Introduction While daily reports indicate massive private sector layoffs in the United States, government employment appears to be relatively safe. A recent Bureau of Labor Statistics report indicated that government job growth will come primarily from increased homeland security needs (“Career Guide to Industries 2008: Federal Government;” Bureau of Labor Statistics, December 2008). A study conducted by the Partnership for Public Service discovered that the majority of federal government new hires will come from five specific areas, including security, enforcement, and compliance, among others. These statistics suggest that strategic security careers within the federal government will continue to be in demand. Specifically, the demand for intelligence jobs will continue to increase. If you are interested in such a career, one way to boost your employment potential and provide you with a competitive edge is by obtaining an education with a focus in intelligence studies, or other areas of strategic security. Overview of Intelligence Jobs Government agencies have literally thousands of intelligence jobs available for qualified individuals. A career in intelligence requires employees to analyze and effectively report on political, economic and social trends in countries around the world in support of policymakers. Major U.S. intelligence agencies, such as the Central Intelligence Agency (CIA), the Defense Intelligence Agency (DIA), and the National Security Agency (NSA) seek to hire individuals with a wide variety of skills and expertise. In addition to these standard intelligence agencies, other government agencies also employ intelligence analysts. These agencies include the following: Air Force Intelligence, Surveillance and Reconnaissance Agency (AIA/ISR Agency); Army Intelligence and Security Command (INSCOM); Coast Guard Intelligence (CGI); Department of Energy, Office of Intelligence (DOE/IN); Department of Homeland Security, Office of Intelligence and Analysis (DHS/OIA); Department of State, Bureau of Intelligence and Research (DOS/INR); Department of the Treasury, Office of Intelligence and Analysis (DOT/OIA); Drug Enforcement Administration (DEA); Federal Bureau of Investigation (FBI);Marine Corps Intelligence Activity (MCIA); National Geospatial-Intelligence Agency (NGA);National Reconnaissance Office (NRO); and the Navy, Office of Naval Intelligence (ONI) .

State and local agencies also employ intelligence analysts. Among other initiatives, the Department of Homeland Security (DHS) has worked with state and local governments and law enforcement agencies to create Intelligence Fusion Centers located around the country, which help local and state officials respond to threats in their particular jurisdictions. The private sector also has many intelligence career opportunities, including employment in major corporations, think-tanks, and non-governmental organizations (NGOs). NGOs employ researchers with specific area and tradecraft expertise in intelligence. Many NGOs, such as Human Rights Watch and International Crisis Group, have watch centers around the world in which intelligence analysts monitor and analyze current events.

Finally, large corporations often maintain intelligence units that employ former military intelligence officers or civilian intelligence analysts. Recent corporate intelligence job openings from Fortune 500 companies and government prime contractors that provide intelligence services to the government include: BAE Systems, Boeing, Booz Allen Hamilton, CACI International, Lockheed Martin, Northrop Grumman, Science Applications International Corporation, and SRA International.

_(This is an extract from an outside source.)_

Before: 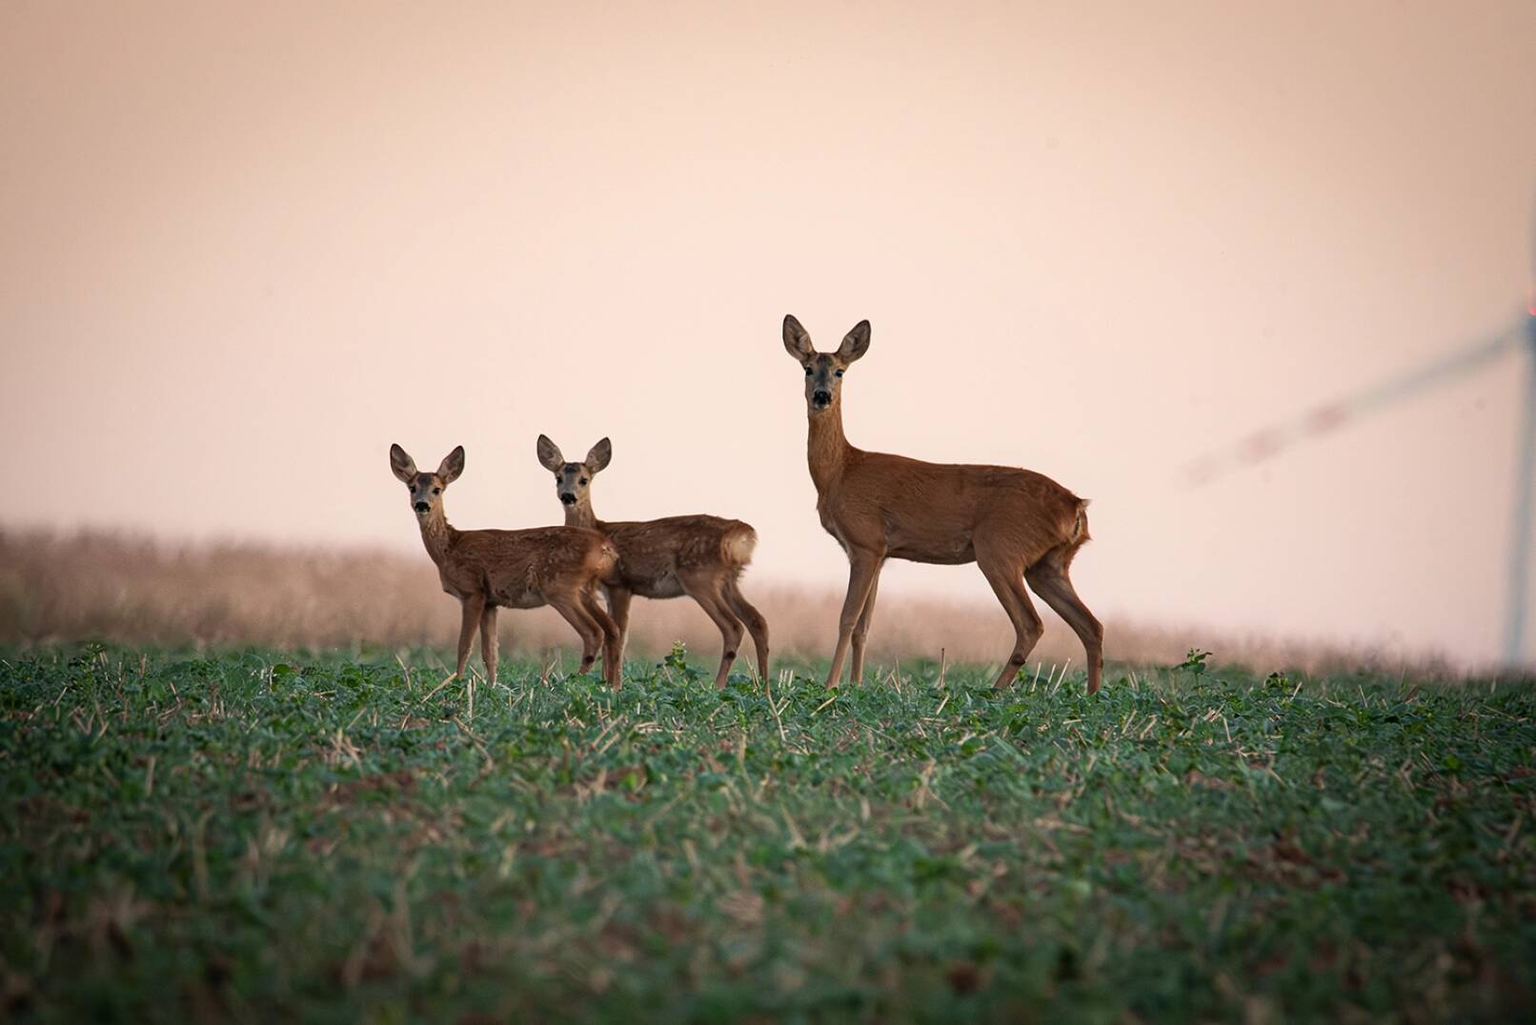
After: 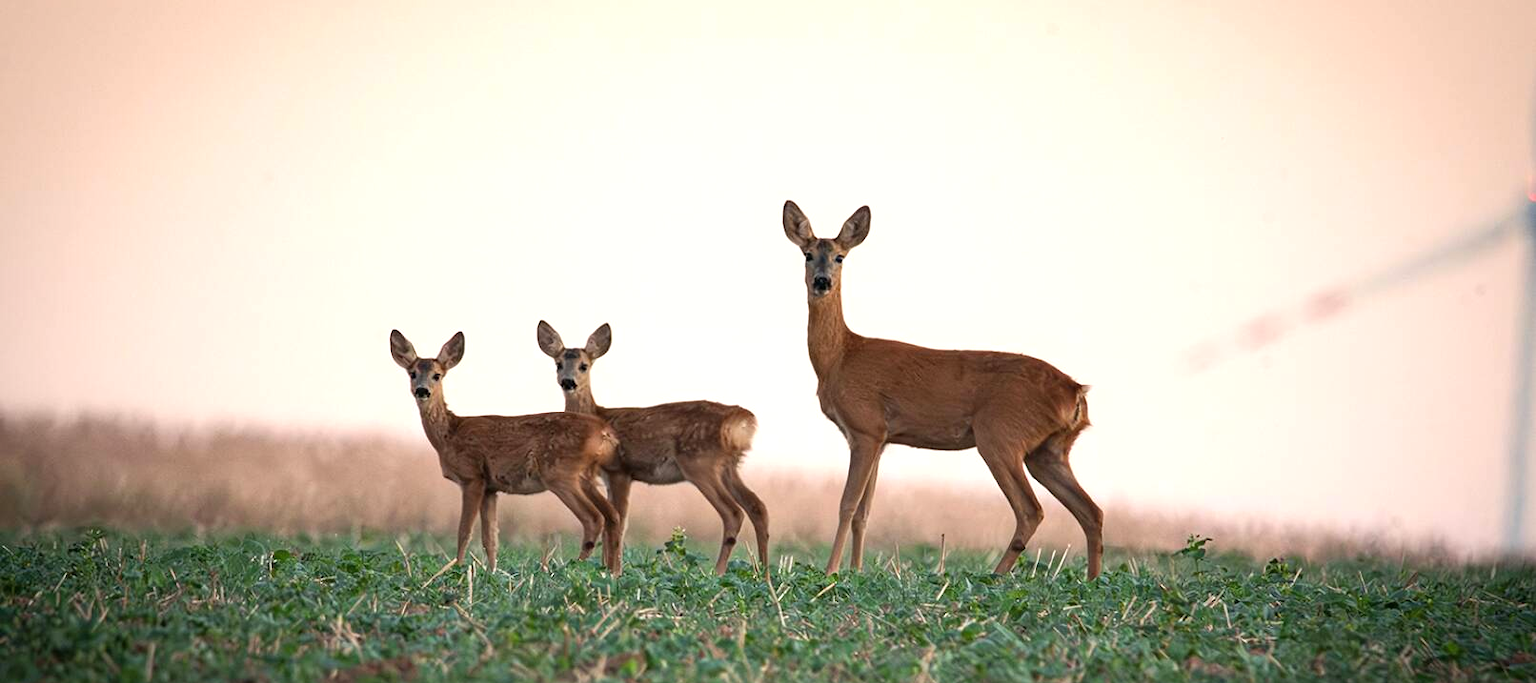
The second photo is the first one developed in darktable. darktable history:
crop: top 11.166%, bottom 22.168%
exposure: black level correction 0, exposure 0.5 EV, compensate highlight preservation false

Benefits of Educational focus in Intelligence Studies By obtaining an education with a strategic security focus, such as intelligence studies, students and professionals alike can set themselves apart from the competition for intelligence jobs. An educational focus in intelligence studies enables students and professionals to learn how to think strategically and problem solve effectively. In addition to learning about the history of intelligence, students often learn many of the skills mentioned, which are necessary to succeed in this field. Agencies looking to hire intelligence analysts look for individuals with these skills. Advanced education in intelligence studies is especially relevant for those professionals interested in a career change into the intelligence field. By furthering your education through studying relevant fields within the strategic security sector, you will be one step closer to gaining employment in this growing field.